Otra cosa que no me gusta es el excursionismo. Pero sé que es bueno para la salud física y mental de mis churumbeles, con lo cual cedo a las demandas de mi marido y vamos a caminar a alguna montaña cerca de casa (entiéndase a unas dos horas de casa).
Este fin de semana pusimos rumbo a Monadnock, una montaña básicamente de rocas y piedras que debías escalar hasta la cima, que era más pelada que el culo de un elefante.
Lo pasé fatal. Sinceramente. Nos pusimos a caminar sorteando piedras hasta que cerca de la cima sólo quedaban piedras, con lo cual era difícil eludirlas a no ser que volaras. Y no es el caso. Además, había cantidad de gente que tuvo la misma idea que nosotros, a lo que mi torpeza en no caer también se complicaba un poco más al dejar pasar a todos los caminantes que circulaban a una velocidad superior a la mía, cosa no muy difícil de conseguir.
Los últimos metros (a mi me parecieron quilómetros), fueron una agonía constante por llegar a la cima escalando rocas y tratando de que el viento no me pegara mi propia cabellera en la cara. Ya en la cima, mi hijo mayor encontró un lugar sosegado donde descansamos dos minutos antes de empezar el descenso. Aquí mi desespero fue en aumento. Las rocas me parecían peligrosas e insorteables, y mis bajadas esperpénticas acabaron con mis pantalones de excursionismo en media hora (entiéndase que los rompí al arrastrar mi trasero cuando una piedra tenía una pendiente demasiado arriesgada para mi, o sea no plana). Al llegar otra vez abajo, casi lloro de emoción por no haberme roto ningún hueso, músculo o articulación.

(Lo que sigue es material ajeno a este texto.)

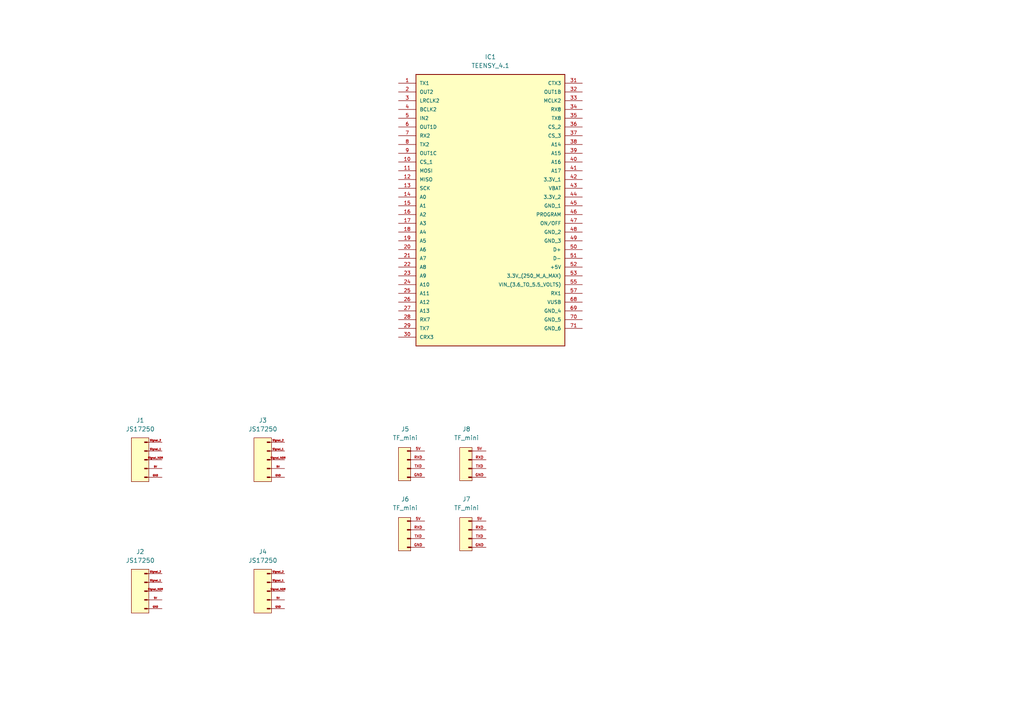
<source format=kicad_sch>
(kicad_sch
	(version 20250114)
	(generator "eeschema")
	(generator_version "9.0")
	(uuid "7546ba49-78f3-4d70-aac0-ddd551a614da")
	(paper "A4")
	
	(symbol
		(lib_id "Line_Sensors:JS17250")
		(at 41.91 171.45 0)
		(unit 1)
		(exclude_from_sim no)
		(in_bom yes)
		(on_board yes)
		(dnp no)
		(fields_autoplaced yes)
		(uuid "32e3a2e9-6143-4c53-aa37-98b99586878f")
		(property "Reference" "J2"
			(at 40.6781 160.02 0)
			(effects
				(font
					(size 1.27 1.27)
				)
			)
		)
		(property "Value" "JS17250"
			(at 40.6781 162.56 0)
			(effects
				(font
					(size 1.27 1.27)
				)
			)
		)
		(property "Footprint" ""
			(at 41.91 171.45 0)
			(effects
				(font
					(size 1.27 1.27)
				)
				(hide yes)
			)
		)
		(property "Datasheet" "~"
			(at 41.91 171.45 0)
			(effects
				(font
					(size 1.27 1.27)
				)
				(hide yes)
			)
		)
		(property "Description" "Generic connector, single row, 01x05, script generated"
			(at 41.91 171.45 0)
			(effects
				(font
					(size 1.27 1.27)
				)
				(hide yes)
			)
		)
		(pin "Signal_NOR"
			(uuid "64bf94b6-ed8b-4c74-aa2b-e8fc77d50721")
		)
		(pin "Signal_1"
			(uuid "5da74b4b-e284-4453-89d0-e095b9893edc")
		)
		(pin "5V"
			(uuid "2c41c929-3708-4fb3-9211-c6d702fbc933")
		)
		(pin "Signal_2"
			(uuid "eac1f6e4-1ff2-4c58-a63e-f1c795ea7e8b")
		)
		(pin "GND"
			(uuid "b9f66fda-6423-4886-8c5c-a6f579d5617c")
		)
		(instances
			(project ""
				(path "/7546ba49-78f3-4d70-aac0-ddd551a614da"
					(reference "J2")
					(unit 1)
				)
			)
		)
	)
	(symbol
		(lib_id "LidarSensor:TF_mini")
		(at 135.89 153.67 0)
		(unit 1)
		(exclude_from_sim no)
		(in_bom yes)
		(on_board yes)
		(dnp no)
		(fields_autoplaced yes)
		(uuid "457cbf4c-6a99-4075-abbf-6b629a795e9b")
		(property "Reference" "J7"
			(at 135.2931 144.78 0)
			(effects
				(font
					(size 1.27 1.27)
				)
			)
		)
		(property "Value" "TF_mini"
			(at 135.2931 147.32 0)
			(effects
				(font
					(size 1.27 1.27)
				)
			)
		)
		(property "Footprint" ""
			(at 135.89 153.67 0)
			(effects
				(font
					(size 1.27 1.27)
				)
				(hide yes)
			)
		)
		(property "Datasheet" "~"
			(at 135.89 153.67 0)
			(effects
				(font
					(size 1.27 1.27)
				)
				(hide yes)
			)
		)
		(property "Description" "Generic connector, single row, 01x04, script generated"
			(at 135.89 153.67 0)
			(effects
				(font
					(size 1.27 1.27)
				)
				(hide yes)
			)
		)
		(pin "GND"
			(uuid "b7864157-8750-4665-b38c-c9ec5acdc894")
		)
		(pin "TXD"
			(uuid "65e0aa89-aa40-4031-b382-4cb4cab1e390")
		)
		(pin "RXD"
			(uuid "27931722-7df1-454a-9b88-65acb409e85f")
		)
		(pin "5V"
			(uuid "92f963ce-7dff-414b-a18d-f3e1eec0ab7e")
		)
		(instances
			(project ""
				(path "/7546ba49-78f3-4d70-aac0-ddd551a614da"
					(reference "J7")
					(unit 1)
				)
			)
		)
	)
	(symbol
		(lib_id "LidarSensor:TF_mini")
		(at 118.11 133.35 0)
		(unit 1)
		(exclude_from_sim no)
		(in_bom yes)
		(on_board yes)
		(dnp no)
		(fields_autoplaced yes)
		(uuid "73f3659b-e4b9-4e77-9dca-8416befa3211")
		(property "Reference" "J5"
			(at 117.5131 124.46 0)
			(effects
				(font
					(size 1.27 1.27)
				)
			)
		)
		(property "Value" "TF_mini"
			(at 117.5131 127 0)
			(effects
				(font
					(size 1.27 1.27)
				)
			)
		)
		(property "Footprint" ""
			(at 118.11 133.35 0)
			(effects
				(font
					(size 1.27 1.27)
				)
				(hide yes)
			)
		)
		(property "Datasheet" "~"
			(at 118.11 133.35 0)
			(effects
				(font
					(size 1.27 1.27)
				)
				(hide yes)
			)
		)
		(property "Description" "Generic connector, single row, 01x04, script generated"
			(at 118.11 133.35 0)
			(effects
				(font
					(size 1.27 1.27)
				)
				(hide yes)
			)
		)
		(pin "TXD"
			(uuid "79c7b771-0b1b-4648-86f2-9d4c4a7958d9")
		)
		(pin "5V"
			(uuid "9894ac7f-be31-48fb-be4b-b4bb31ae425a")
		)
		(pin "RXD"
			(uuid "72e3ed1a-6de4-4c24-a890-ac1d061a652e")
		)
		(pin "GND"
			(uuid "754ab58a-644a-4027-a064-97755ab71b74")
		)
		(instances
			(project ""
				(path "/7546ba49-78f3-4d70-aac0-ddd551a614da"
					(reference "J5")
					(unit 1)
				)
			)
		)
	)
	(symbol
		(lib_id "Line_Sensors:JS17250")
		(at 77.47 133.35 0)
		(unit 1)
		(exclude_from_sim no)
		(in_bom yes)
		(on_board yes)
		(dnp no)
		(fields_autoplaced yes)
		(uuid "7922094f-411a-4ca3-9d35-5c0dd8db4dfa")
		(property "Reference" "J3"
			(at 76.2381 121.92 0)
			(effects
				(font
					(size 1.27 1.27)
				)
			)
		)
		(property "Value" "JS17250"
			(at 76.2381 124.46 0)
			(effects
				(font
					(size 1.27 1.27)
				)
			)
		)
		(property "Footprint" ""
			(at 77.47 133.35 0)
			(effects
				(font
					(size 1.27 1.27)
				)
				(hide yes)
			)
		)
		(property "Datasheet" "~"
			(at 77.47 133.35 0)
			(effects
				(font
					(size 1.27 1.27)
				)
				(hide yes)
			)
		)
		(property "Description" "Generic connector, single row, 01x05, script generated"
			(at 77.47 133.35 0)
			(effects
				(font
					(size 1.27 1.27)
				)
				(hide yes)
			)
		)
		(pin "Signal_1"
			(uuid "d39f5270-26c9-405d-806b-e215a02d64bf")
		)
		(pin "GND"
			(uuid "d99ffdd1-f467-469e-a4fd-2dabe61d2d03")
		)
		(pin "5V"
			(uuid "c7228e7c-383e-431d-9d14-6b919512d5ff")
		)
		(pin "Signal_2"
			(uuid "137fb793-2ea2-4f06-a24c-571a6ce03e3e")
		)
		(pin "Signal_NOR"
			(uuid "093363a4-15ed-44f9-a170-e4c2af193f6c")
		)
		(instances
			(project ""
				(path "/7546ba49-78f3-4d70-aac0-ddd551a614da"
					(reference "J3")
					(unit 1)
				)
			)
		)
	)
	(symbol
		(lib_id "Line_Sensors:JS17250")
		(at 77.47 171.45 0)
		(unit 1)
		(exclude_from_sim no)
		(in_bom yes)
		(on_board yes)
		(dnp no)
		(fields_autoplaced yes)
		(uuid "79ee90bd-cde2-49d2-8d01-b5a413b65d9f")
		(property "Reference" "J4"
			(at 76.2381 160.02 0)
			(effects
				(font
					(size 1.27 1.27)
				)
			)
		)
		(property "Value" "JS17250"
			(at 76.2381 162.56 0)
			(effects
				(font
					(size 1.27 1.27)
				)
			)
		)
		(property "Footprint" ""
			(at 77.47 171.45 0)
			(effects
				(font
					(size 1.27 1.27)
				)
				(hide yes)
			)
		)
		(property "Datasheet" "~"
			(at 77.47 171.45 0)
			(effects
				(font
					(size 1.27 1.27)
				)
				(hide yes)
			)
		)
		(property "Description" "Generic connector, single row, 01x05, script generated"
			(at 77.47 171.45 0)
			(effects
				(font
					(size 1.27 1.27)
				)
				(hide yes)
			)
		)
		(pin "Signal_1"
			(uuid "085f70df-51c6-4577-86b4-1253db70641c")
		)
		(pin "Signal_NOR"
			(uuid "6c7dcd37-2f92-4790-a4ec-1f2741c8575b")
		)
		(pin "5V"
			(uuid "368aac65-68da-4b84-bb9a-c1b1d0839401")
		)
		(pin "Signal_2"
			(uuid "9cf551f9-237f-4517-953c-be648410e0f2")
		)
		(pin "GND"
			(uuid "77a4d53d-a7ae-48ff-8a55-eeea592bc3c9")
		)
		(instances
			(project ""
				(path "/7546ba49-78f3-4d70-aac0-ddd551a614da"
					(reference "J4")
					(unit 1)
				)
			)
		)
	)
	(symbol
		(lib_id "LidarSensor:TF_mini")
		(at 118.11 153.67 0)
		(unit 1)
		(exclude_from_sim no)
		(in_bom yes)
		(on_board yes)
		(dnp no)
		(fields_autoplaced yes)
		(uuid "86c281bb-f1e1-4d63-9bb3-2b18a5648eab")
		(property "Reference" "J6"
			(at 117.5131 144.78 0)
			(effects
				(font
					(size 1.27 1.27)
				)
			)
		)
		(property "Value" "TF_mini"
			(at 117.5131 147.32 0)
			(effects
				(font
					(size 1.27 1.27)
				)
			)
		)
		(property "Footprint" ""
			(at 118.11 153.67 0)
			(effects
				(font
					(size 1.27 1.27)
				)
				(hide yes)
			)
		)
		(property "Datasheet" "~"
			(at 118.11 153.67 0)
			(effects
				(font
					(size 1.27 1.27)
				)
				(hide yes)
			)
		)
		(property "Description" "Generic connector, single row, 01x04, script generated"
			(at 118.11 153.67 0)
			(effects
				(font
					(size 1.27 1.27)
				)
				(hide yes)
			)
		)
		(pin "RXD"
			(uuid "b882590d-d0e0-4375-aa81-b9ea32910df3")
		)
		(pin "5V"
			(uuid "06b51f99-663b-4c82-ba4e-03ffa7b4b78c")
		)
		(pin "GND"
			(uuid "e02de93b-0587-4955-98a7-f78f27369e7d")
		)
		(pin "TXD"
			(uuid "4cdedcd5-d202-4b62-8317-37e16a41aadc")
		)
		(instances
			(project ""
				(path "/7546ba49-78f3-4d70-aac0-ddd551a614da"
					(reference "J6")
					(unit 1)
				)
			)
		)
	)
	(symbol
		(lib_id "LidarSensor:TF_mini")
		(at 135.89 133.35 0)
		(unit 1)
		(exclude_from_sim no)
		(in_bom yes)
		(on_board yes)
		(dnp no)
		(fields_autoplaced yes)
		(uuid "c2316a98-9ea5-41c6-93db-3fe20097dd9d")
		(property "Reference" "J8"
			(at 135.2931 124.46 0)
			(effects
				(font
					(size 1.27 1.27)
				)
			)
		)
		(property "Value" "TF_mini"
			(at 135.2931 127 0)
			(effects
				(font
					(size 1.27 1.27)
				)
			)
		)
		(property "Footprint" ""
			(at 135.89 133.35 0)
			(effects
				(font
					(size 1.27 1.27)
				)
				(hide yes)
			)
		)
		(property "Datasheet" "~"
			(at 135.89 133.35 0)
			(effects
				(font
					(size 1.27 1.27)
				)
				(hide yes)
			)
		)
		(property "Description" "Generic connector, single row, 01x04, script generated"
			(at 135.89 133.35 0)
			(effects
				(font
					(size 1.27 1.27)
				)
				(hide yes)
			)
		)
		(pin "RXD"
			(uuid "ea2f0681-fd6c-4c1d-8081-617bda0bdf49")
		)
		(pin "5V"
			(uuid "baa43a0a-56ae-44d2-b0de-f7e5242f8c16")
		)
		(pin "TXD"
			(uuid "c5289b83-ad03-4784-bd35-c782e3277d84")
		)
		(pin "GND"
			(uuid "0274121f-3646-41a4-95f4-89dd7370e548")
		)
		(instances
			(project ""
				(path "/7546ba49-78f3-4d70-aac0-ddd551a614da"
					(reference "J8")
					(unit 1)
				)
			)
		)
	)
	(symbol
		(lib_id "TEENSY_4.1:TEENSY_4.1")
		(at 115.57 24.13 0)
		(unit 1)
		(exclude_from_sim no)
		(in_bom yes)
		(on_board yes)
		(dnp no)
		(fields_autoplaced yes)
		(uuid "ca82d8ee-41aa-4738-b0ed-93642245fd07")
		(property "Reference" "IC1"
			(at 142.24 16.51 0)
			(effects
				(font
					(size 1.27 1.27)
				)
			)
		)
		(property "Value" "TEENSY_4.1"
			(at 142.24 19.05 0)
			(effects
				(font
					(size 1.27 1.27)
				)
			)
		)
		(property "Footprint" "TEENSY_4.1:TEENSY41"
			(at 115.57 24.13 0)
			(effects
				(font
					(size 1.27 1.27)
				)
				(justify bottom)
				(hide yes)
			)
		)
		(property "Datasheet" ""
			(at 115.57 24.13 0)
			(effects
				(font
					(size 1.27 1.27)
				)
				(hide yes)
			)
		)
		(property "Description" ""
			(at 115.57 24.13 0)
			(effects
				(font
					(size 1.27 1.27)
				)
				(hide yes)
			)
		)
		(property "Manufacturer_Name" "PJRC"
			(at 115.57 24.13 0)
			(effects
				(font
					(size 1.27 1.27)
				)
				(justify bottom)
				(hide yes)
			)
		)
		(property "MF" "PJRC"
			(at 115.57 24.13 0)
			(effects
				(font
					(size 1.27 1.27)
				)
				(justify bottom)
				(hide yes)
			)
		)
		(property "Mouser_Price-Stock" ""
			(at 115.57 24.13 0)
			(effects
				(font
					(size 1.27 1.27)
				)
				(justify bottom)
				(hide yes)
			)
		)
		(property "Description_1" ""
			(at 115.57 24.13 0)
			(effects
				(font
					(size 1.27 1.27)
				)
				(justify bottom)
				(hide yes)
			)
		)
		(property "Mouser_Part_Number" ""
			(at 115.57 24.13 0)
			(effects
				(font
					(size 1.27 1.27)
				)
				(justify bottom)
				(hide yes)
			)
		)
		(property "Price" "None"
			(at 115.57 24.13 0)
			(effects
				(font
					(size 1.27 1.27)
				)
				(justify bottom)
				(hide yes)
			)
		)
		(property "Package" "None"
			(at 115.57 24.13 0)
			(effects
				(font
					(size 1.27 1.27)
				)
				(justify bottom)
				(hide yes)
			)
		)
		(property "Check_prices" "https://www.snapeda.com/parts/Teensy%204.1/PJRC/view-part/?ref=eda"
			(at 115.57 24.13 0)
			(effects
				(font
					(size 1.27 1.27)
				)
				(justify bottom)
				(hide yes)
			)
		)
		(property "Height" "mm"
			(at 115.57 24.13 0)
			(effects
				(font
					(size 1.27 1.27)
				)
				(justify bottom)
				(hide yes)
			)
		)
		(property "MP" "Teensy 4.1"
			(at 115.57 24.13 0)
			(effects
				(font
					(size 1.27 1.27)
				)
				(justify bottom)
				(hide yes)
			)
		)
		(property "SnapEDA_Link" "https://www.snapeda.com/parts/Teensy%204.1/PJRC/view-part/?ref=snap"
			(at 115.57 24.13 0)
			(effects
				(font
					(size 1.27 1.27)
				)
				(justify bottom)
				(hide yes)
			)
		)
		(property "Arrow_Price-Stock" ""
			(at 115.57 24.13 0)
			(effects
				(font
					(size 1.27 1.27)
				)
				(justify bottom)
				(hide yes)
			)
		)
		(property "Arrow_Part_Number" ""
			(at 115.57 24.13 0)
			(effects
				(font
					(size 1.27 1.27)
				)
				(justify bottom)
				(hide yes)
			)
		)
		(property "Availability" "Not in stock"
			(at 115.57 24.13 0)
			(effects
				(font
					(size 1.27 1.27)
				)
				(justify bottom)
				(hide yes)
			)
		)
		(property "Manufacturer_Part_Number" "TEENSY 4.1"
			(at 115.57 24.13 0)
			(effects
				(font
					(size 1.27 1.27)
				)
				(justify bottom)
				(hide yes)
			)
		)
		(pin "2"
			(uuid "3f8c2f69-9298-4e75-be94-d3d476e7ed5b")
		)
		(pin "4"
			(uuid "59b154a8-34e7-4247-8a76-b24764da7d93")
		)
		(pin "3"
			(uuid "c54317ab-3111-41e0-9a87-fa027e4dbaa3")
		)
		(pin "18"
			(uuid "f3a611e8-4c61-4b99-82e2-267f0fcd5529")
		)
		(pin "19"
			(uuid "18f11b7f-8116-41c4-a022-9c03de819680")
		)
		(pin "23"
			(uuid "211ae57a-da89-495e-8fbd-dae93e478087")
		)
		(pin "10"
			(uuid "33c3ebae-c85d-49bf-aae8-a82d119b3cad")
		)
		(pin "27"
			(uuid "6a0cca08-7976-4c74-9ce8-3cc39947ffdb")
		)
		(pin "29"
			(uuid "a1a0d40b-e2b7-43fa-b5b1-d45ac45d806d")
		)
		(pin "7"
			(uuid "f1a2ee45-41e0-46da-a44c-ca48bb03bb34")
		)
		(pin "8"
			(uuid "38e927a0-e153-476e-af48-5842b649562f")
		)
		(pin "16"
			(uuid "cc303e15-a2c8-4837-b6ea-549cd1ccbffa")
		)
		(pin "21"
			(uuid "0a795872-a1d8-4938-8a92-e50f9540576c")
		)
		(pin "12"
			(uuid "b6b560d1-7e7e-43b8-a788-26bca11cd92c")
		)
		(pin "26"
			(uuid "15c4019b-a451-4dc3-9ee5-af81c76dc2cd")
		)
		(pin "9"
			(uuid "56f15df6-3264-4963-a170-206a1c7eda28")
		)
		(pin "6"
			(uuid "1fc268eb-8b0e-40ab-aa63-cca789157830")
		)
		(pin "5"
			(uuid "bb588be1-cc40-48c8-a016-f54468d0479f")
		)
		(pin "13"
			(uuid "0686c963-c8dd-46cd-8884-00eff5b76ee7")
		)
		(pin "1"
			(uuid "cd676e7a-bf76-4f9a-8b7e-35e2202aba29")
		)
		(pin "11"
			(uuid "eba704c2-c268-4582-95bb-6ea6b4c2eb78")
		)
		(pin "14"
			(uuid "6b6d27e8-4cd4-423b-b5bc-5abdd0ef4811")
		)
		(pin "15"
			(uuid "386a5872-ea8e-48c7-b4a9-6f744ccb52a0")
		)
		(pin "17"
			(uuid "e0bf419e-3bb6-4c6b-9ed3-bd7c093b2603")
		)
		(pin "20"
			(uuid "bca439c1-0a10-4ccc-9cae-27c5c81ad594")
		)
		(pin "22"
			(uuid "da319af5-fdee-44df-a227-5e0210876413")
		)
		(pin "24"
			(uuid "94f1976e-ddfa-4a72-9f0d-3cdc1bf085c0")
		)
		(pin "25"
			(uuid "721e67ac-c6e2-489a-8cce-8c27f318c387")
		)
		(pin "28"
			(uuid "80086e36-84cb-4ff5-8721-a067f5f3bed0")
		)
		(pin "31"
			(uuid "3ae4a5e6-1730-46e0-a2e6-3d1d4c82277d")
		)
		(pin "32"
			(uuid "a3b48e1f-083d-4faf-bac2-39e8ae2ccc72")
		)
		(pin "52"
			(uuid "e8f382c2-e7cd-43dc-8273-d6208c7d6687")
		)
		(pin "33"
			(uuid "bafa72d8-6c09-47a5-8896-25e08961e765")
		)
		(pin "36"
			(uuid "e2b64cc0-1f75-44a7-b2b9-fdeddd7e47d2")
		)
		(pin "38"
			(uuid "e2fe66e2-0a3c-459f-8d5b-ecd9a5d9b34a")
		)
		(pin "51"
			(uuid "c377fc69-d546-482f-a564-264d0d379bf6")
		)
		(pin "39"
			(uuid "1f3dfa8e-4a6f-47ab-951e-d21d63f5014c")
		)
		(pin "37"
			(uuid "31b7c385-88e2-44dc-a1d8-e85f4082ddd3")
		)
		(pin "30"
			(uuid "d4a1a85e-5333-40e1-9914-5fbba7708d18")
		)
		(pin "46"
			(uuid "84a3a04a-bd3c-47eb-a120-620de70120e4")
		)
		(pin "44"
			(uuid "70fed2f4-4c96-473a-a428-5665179cbb6c")
		)
		(pin "47"
			(uuid "8e8583c5-8af6-444a-9e42-f711b0fc2543")
		)
		(pin "49"
			(uuid "c8ce095e-61b5-420d-83dd-95a0b10e5231")
		)
		(pin "50"
			(uuid "e9455bce-cfd8-47a6-9518-2fe36827b420")
		)
		(pin "53"
			(uuid "704c040b-6d86-43d7-8da6-2f7273a34153")
		)
		(pin "55"
			(uuid "b84cecc5-ce32-4398-939f-45152186865b")
		)
		(pin "34"
			(uuid "bfcdc0ac-eb93-4261-893e-413b945bc527")
		)
		(pin "40"
			(uuid "df2b04cf-7f50-4dda-b88f-07eb781e4536")
		)
		(pin "41"
			(uuid "a9322eba-d730-4cb5-8d59-32f6a44b18af")
		)
		(pin "42"
			(uuid "515def34-cedb-4712-9bfd-4687a2e319da")
		)
		(pin "57"
			(uuid "ee01593a-61b4-4ac2-8da7-2ea78d835d04")
		)
		(pin "35"
			(uuid "302ba8a1-84d9-42f4-b025-d6e94d46ba25")
		)
		(pin "43"
			(uuid "e1ce1165-96bb-41c8-b958-6e1424660b68")
		)
		(pin "45"
			(uuid "bae59193-71a8-4db3-86aa-06d904b8b5a7")
		)
		(pin "48"
			(uuid "560d8411-9968-45ed-845b-c98bcdccdfec")
		)
		(pin "69"
			(uuid "77e1ab95-6e8a-4c0e-a97a-65e046f6c039")
		)
		(pin "71"
			(uuid "535b5c53-d6ca-4fa9-b829-129c2b52f039")
		)
		(pin "68"
			(uuid "99f4a063-fb95-4e11-a69c-3f9abea852b2")
		)
		(pin "70"
			(uuid "c9e4514b-5b2f-4571-9479-991e2a844e40")
		)
		(instances
			(project ""
				(path "/7546ba49-78f3-4d70-aac0-ddd551a614da"
					(reference "IC1")
					(unit 1)
				)
			)
		)
	)
	(symbol
		(lib_id "Line_Sensors:JS17250")
		(at 41.91 133.35 0)
		(unit 1)
		(exclude_from_sim no)
		(in_bom yes)
		(on_board yes)
		(dnp no)
		(fields_autoplaced yes)
		(uuid "d1742288-4d93-4aa1-8d35-ef4efb97ece1")
		(property "Reference" "J1"
			(at 40.6781 121.92 0)
			(effects
				(font
					(size 1.27 1.27)
				)
			)
		)
		(property "Value" "JS17250"
			(at 40.6781 124.46 0)
			(effects
				(font
					(size 1.27 1.27)
				)
			)
		)
		(property "Footprint" ""
			(at 41.91 133.35 0)
			(effects
				(font
					(size 1.27 1.27)
				)
				(hide yes)
			)
		)
		(property "Datasheet" "~"
			(at 41.91 133.35 0)
			(effects
				(font
					(size 1.27 1.27)
				)
				(hide yes)
			)
		)
		(property "Description" "Generic connector, single row, 01x05, script generated"
			(at 41.91 133.35 0)
			(effects
				(font
					(size 1.27 1.27)
				)
				(hide yes)
			)
		)
		(pin "5V"
			(uuid "f3eb5876-f648-4708-8268-871f4c50c0cc")
		)
		(pin "Signal_1"
			(uuid "6917edfd-eaeb-4477-bd62-6281b49db703")
		)
		(pin "Signal_2"
			(uuid "d36bbcfd-d1f5-4107-9b5d-1a3e9e5f7109")
		)
		(pin "Signal_NOR"
			(uuid "add52d14-0d70-48ea-831e-6ff54c51425f")
		)
		(pin "GND"
			(uuid "5b3d8729-4414-4cd1-ac55-7288baf5bc8d")
		)
		(instances
			(project ""
				(path "/7546ba49-78f3-4d70-aac0-ddd551a614da"
					(reference "J1")
					(unit 1)
				)
			)
		)
	)
	(sheet_instances
		(path "/"
			(page "1")
		)
	)
	(embedded_fonts no)
)

</source>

A todo esto... ¿y mis hijos? Al principio de la excursión me preocupaba más por ellos que por mi integridad física, pero al cabo de un rato de subida empecé a comprobar un extraño comportamiento: mis hijos trepaban, escalaban las rocas con alegría, sin una pizca de miedo y con una facilidad extrema. Cuando yo me paraba para descansar, los observaba boquiabierta mientras ellos trepaban por las rocas con una agilidad impresionante y volvían hasta donde yo me encontraba para acompañarme en mi camino difícil y angosto. Hasta mi próxima parada, donde volvía a suceder más de lo mismo. No se cansaban. No parecían preocupados. Incluso puedo asegurar que se lo pasaban en grande.
Aquí es donde empecé a preguntarme si no eran descendientes de Tarzán. ¿Qué hizo que pensara tal idea estrambótica? Vamos a ver, mis hijos son requeteguapos, su cuero cabelludo es abundante, pueden comunicarse con los animales, les cuesta cantidad entender mis órdenes en casa y trepan por las rocas como si la madre naturaleza les hubiera enseñado ya desde la tierna infancia como poder agarrarse a ellas, como pisar la hendidura exacta, como poner las extremidades en la posición correcta para ir avanzando con seguridad y desenvoltura.
Dudo mucho que yo sea uno de los descendientes de tan atlético ejemplar. Así pues, empecé a fijarme en los andares de mi marido. Pues si, son atléticos. Pues si, no se cansa, no cae y ha aprovisionado perfectamente para pasar un día en la montaña. No corre arriba y abajo sin cesar, puesto que los años no perdonan, pero debo decir que si los genes se modifican poco a lo largo de las generaciones, él tenía más números que yo de ser un descendiente de Tarzán.
Al llegar abajo de la montaña (es decir, al acabar mi pesadilla particular), le pregunté al padre de mis hijos si tenía algún antepasado que se hubiera criado con monos en algún lugar de África, vistiera con taparrabos, fuera amigo de todos los animales de la selva y Disney hubiera comprado los derechos de autor para hacer una película.
Mi marido me miró con expresión divertida, me besó suavemente y no me contestó.
¡Ajajá!¡Quien calla otorga!¡Efectivamente, tal y como yo lo suponía, mis hijos son descendientes de Tarzán!